The vice chancellor of Health Services Academy (HSA), Shahzad Ali Khan, said that according to different models/surveys virus infected 80pc population of Pakistan. As the 60pc population of the country has been fully vaccinated, Covid-19 has become endemic rather than pandemic, he added.
According to the data, 89,853,639 people, which is 60pc of the eligible and over 40pc of the country’s total population has been fully vaccinated. Moreover, 115,238,268 people have received at least one dose of vaccine and 3,361,160 people have been inoculated with booster shots.
While the national positivity rate of Covid-19 tests was 5.79pc, only six cities reported over 10pc positivity rate on Sunday. The cities are Mardan, Muzaffarabad, Gilgit, Peshawar, Karachi and Hyderabad.
The HSA vice chancellor, while talking to media, said that according to different models, including British and independent surveys, virus has accessed to 80pc population of Pakistan in any form.
“Majority of people remained unaware while they were infected. Moreover, 60pc population has become fully vaccinated. Omicron is more transmissible, but it is not as virulent as others variants [such as Delta] were. I believe the cases and positivity would further reduce by March and then it will become endemic which means it will remain present in the country, but in the form of a normal disease, such as flu,” he said.
Answering a question, Dr Khan said the virus mutates in unvaccinated or uninfected hosts which were rarely available in Pakistan and other developed countries.

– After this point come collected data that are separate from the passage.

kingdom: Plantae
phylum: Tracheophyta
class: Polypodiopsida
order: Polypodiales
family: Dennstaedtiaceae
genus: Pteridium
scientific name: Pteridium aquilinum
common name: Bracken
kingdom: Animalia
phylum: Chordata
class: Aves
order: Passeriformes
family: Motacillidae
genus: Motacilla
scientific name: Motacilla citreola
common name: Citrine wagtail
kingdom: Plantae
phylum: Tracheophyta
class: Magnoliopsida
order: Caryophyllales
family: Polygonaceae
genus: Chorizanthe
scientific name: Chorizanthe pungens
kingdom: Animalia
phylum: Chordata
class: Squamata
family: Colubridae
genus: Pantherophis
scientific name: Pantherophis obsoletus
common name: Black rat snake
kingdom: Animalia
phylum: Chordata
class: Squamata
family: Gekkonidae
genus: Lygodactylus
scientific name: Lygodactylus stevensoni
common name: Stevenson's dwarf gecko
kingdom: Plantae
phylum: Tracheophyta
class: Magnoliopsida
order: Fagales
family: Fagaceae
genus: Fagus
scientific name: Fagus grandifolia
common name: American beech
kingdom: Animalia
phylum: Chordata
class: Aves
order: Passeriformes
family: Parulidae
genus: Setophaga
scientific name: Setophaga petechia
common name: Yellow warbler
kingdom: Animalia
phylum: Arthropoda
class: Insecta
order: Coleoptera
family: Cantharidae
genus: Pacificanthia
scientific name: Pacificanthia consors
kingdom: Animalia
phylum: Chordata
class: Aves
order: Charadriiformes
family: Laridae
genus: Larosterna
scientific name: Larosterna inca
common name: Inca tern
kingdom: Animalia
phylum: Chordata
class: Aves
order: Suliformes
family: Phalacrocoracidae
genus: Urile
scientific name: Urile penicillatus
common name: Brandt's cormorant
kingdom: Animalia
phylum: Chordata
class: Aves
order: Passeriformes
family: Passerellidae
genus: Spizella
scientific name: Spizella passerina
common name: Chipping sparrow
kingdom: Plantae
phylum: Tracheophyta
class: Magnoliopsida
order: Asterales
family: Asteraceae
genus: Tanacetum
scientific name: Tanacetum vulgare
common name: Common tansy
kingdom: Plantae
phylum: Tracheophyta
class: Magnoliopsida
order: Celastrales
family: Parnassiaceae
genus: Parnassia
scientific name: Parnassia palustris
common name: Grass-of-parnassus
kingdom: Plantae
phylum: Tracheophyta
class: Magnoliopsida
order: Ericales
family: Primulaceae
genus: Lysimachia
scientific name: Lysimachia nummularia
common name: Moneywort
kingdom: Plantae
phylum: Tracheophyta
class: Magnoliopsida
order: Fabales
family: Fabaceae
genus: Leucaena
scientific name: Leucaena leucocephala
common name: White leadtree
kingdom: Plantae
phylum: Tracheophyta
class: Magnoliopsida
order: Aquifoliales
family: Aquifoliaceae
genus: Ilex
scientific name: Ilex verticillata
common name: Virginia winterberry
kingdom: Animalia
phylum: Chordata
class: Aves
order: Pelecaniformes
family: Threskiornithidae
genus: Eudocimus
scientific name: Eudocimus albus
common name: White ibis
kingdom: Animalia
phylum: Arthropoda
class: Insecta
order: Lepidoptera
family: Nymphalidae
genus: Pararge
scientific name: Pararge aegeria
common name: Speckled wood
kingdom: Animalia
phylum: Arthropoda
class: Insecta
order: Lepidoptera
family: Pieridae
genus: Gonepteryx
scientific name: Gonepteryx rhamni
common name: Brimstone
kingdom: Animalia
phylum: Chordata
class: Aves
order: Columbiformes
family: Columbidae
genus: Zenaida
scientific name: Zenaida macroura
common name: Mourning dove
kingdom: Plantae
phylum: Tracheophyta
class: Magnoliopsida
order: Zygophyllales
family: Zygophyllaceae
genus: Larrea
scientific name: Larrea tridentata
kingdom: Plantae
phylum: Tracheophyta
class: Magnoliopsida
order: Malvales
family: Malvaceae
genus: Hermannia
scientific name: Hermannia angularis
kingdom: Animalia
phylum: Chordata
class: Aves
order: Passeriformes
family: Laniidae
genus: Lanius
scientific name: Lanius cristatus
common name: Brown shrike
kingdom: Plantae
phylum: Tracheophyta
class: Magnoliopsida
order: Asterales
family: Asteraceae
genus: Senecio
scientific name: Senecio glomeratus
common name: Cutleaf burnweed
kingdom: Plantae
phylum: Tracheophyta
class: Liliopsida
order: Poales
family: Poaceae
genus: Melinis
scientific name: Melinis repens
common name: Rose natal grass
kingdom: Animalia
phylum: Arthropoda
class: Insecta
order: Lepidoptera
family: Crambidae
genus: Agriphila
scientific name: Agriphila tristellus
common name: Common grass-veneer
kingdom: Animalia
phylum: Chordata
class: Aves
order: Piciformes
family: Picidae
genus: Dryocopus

“Currently there is a fear that the virus can mutate in Africa or some Asian countries where just a few per cent populations has been vaccinated and majority of such countries are either financially unable to vaccinate their people or there are refusal cases. As long as the virus remains in its current form, I believe Pakistanis have less threat and only 1pc of its patients may be admitted to hospitals. However, there are chances of emergence of new variants, especially in Africa, but hopefully we will not have extremely virulent variants,” he said.
Meanwhile, the Disposable Medical Device Manufacturing Association (DMDMA) has urged the government to continue with the 17pc sales taxes on syringes as withdrawal of tax will only be beneficial for importers and will badly harm the local industry which has potential to manufacture two billion syringes annually. The association has stated that the country has already been facing severe shortage of foreign exchange, therefore, the government should not take steps to discourage local manufactures at the cost of imported products.
DMDMA chairman Inayatullah has said that the government should adhere to the sales tax levied on syringes. He ruled out the myth initiated by some elements that if 17pc sales tax is not withdrawn then there will be a shortage of syringes in the country.